John #58 What is needed is an opposing cadre of dealers funded well enough to get through the startup losses, until they can get "our side's" prices up to a respectable level. I don't mean $400k a pop per painting, but I do mean more than $10k.

This is partly true. The opposing cadre of dealers already exists, true there are not as many of them but they are there (or here in NYC) Moreover, there are several galleries which handle paintings of this type (whatever you are thinking of) which also handle other type of more conceptually based art as well. This is even a better situation.

The problem is the total lack of critical support that is tuned into the postmodernist trained audience and capable of making an interesting case for the paintings. It will also be necessary to turn "good taste" (whatever) into a fashionable commodity in order to compete with everything else in the secondary market which is where careers and fame are made.

69.

George R

December 17, 2009, 6:37 PM

I wrote a bit about the 1962 Ferus Gallery exhibition of Andy Warhol's soup cans

70.

George R

December 17, 2009, 6:40 PM

I wrote a bit about the 1962 Ferus Gallery exhibition of Andy Warhol's soup cans Here . (oops, fixed the link)

71.

Chris Rywalt

December 17, 2009, 7:54 PM

OP sez:
I really like your "explainables" polarity. Of course it has to be worded catchier, but it could work.

How about "explicables"? It's got the "ick" in it.

George sez:
The opposing cadre of dealers already exists, true there are not as many of them but they are there (or here in NYC).

Very true. Just today I saw Hendrik Smit at Thomas Jaeckel. He's billed by the gallery as an Action Painter but on another site he's called an Abstract Expressionist. Either would fit. I saw Cubist-ish breaking up of piers and quays by Denyse Thomasos at Lennon, Weinberg. And I saw color field-style stain paintings by Makoto Fujimura (juxtaposes with Roualt) at Dillon Gallery.

So there's a lot out there. Also -- Franklin, alert! -- I saw small Picabia and Fairfield Porter shows at Tibor de Nagy. Between them and the Roualts, you might want to make a trip in soon.

My big surprise, however, was in accidentally stumbling into Louis Meisel and finding an amazing array of Photorealists and one really good life caster, John DeAndrea.

72.

piri

December 17, 2009, 10:39 PM

Chris, thanks for your report. Some of the shows you mention I'd like to see. THE ext time I go to Chelsea, I also plan to see the Frankenthaler show at Ameringer, and the Winter White show at Tria. But what is so surpising about Louis Meisel showing hyperrealism? To the best of my knowledge, that's been his specialty since the 70s.

73.

Chris Rywalt

December 18, 2009, 12:08 AM

I'll have a much fuller report at my blog in the next couple of days, Piri, if you're interested.

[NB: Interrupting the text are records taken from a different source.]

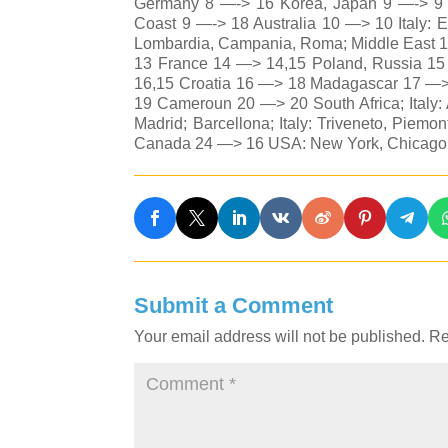
Germany 8 —-> 16 Korea, Japan 9 —-> 9 Be
Coast 9 —-> 18 Australia 10 —> 10 Italy: E
Lombardia, Campania, Roma; Middle East 1
13 France 14 —> 14,15 Poland, Russia 1
16,15 Croatia 16 —> 18 Madagascar 17 —>
19 Cameroun 20 —> 20 South Africa; Italy
Madrid; Barcellona; Italy: Triveneto, Pie
Canada 24 —> 16 USA: New York, Chicago;
Submit a Comment
Your email address will not be published.
Re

As for being surprised by Meisel, it wasn't so much the content -- although I tend to forget which gallery shows what half the time anyway -- it was that I wasn't expecting to go to Meisel. I was walking between the Scholastic Bookstore (where I'd gone looking for a specific present for my son -- plan failed) and Campton Gallery (where a friend of mine is showing) and happened to see some Photorealism through a window I walked by. I don't think I've ever been in Meisel before.

I recognized some of the artists from my old airbrushing books, which was one shock, and then I saw that there were a few naked women standing around the gallery. Turns out the naked women are painted bronze statues, but what a paint job! You know how when you've got a nude model working and you don't want to stare too closely because then everyone feels uncomfortable? Imagine getting that feeling from a statue. It was weird.

Anyway. Right. Meisel. According to the gallery this is their 40th anniversary and they've always been into Photorealism and suchlike. Hence the big group show with work ranging from the 1970s (you haven't sold it yet?!) to now.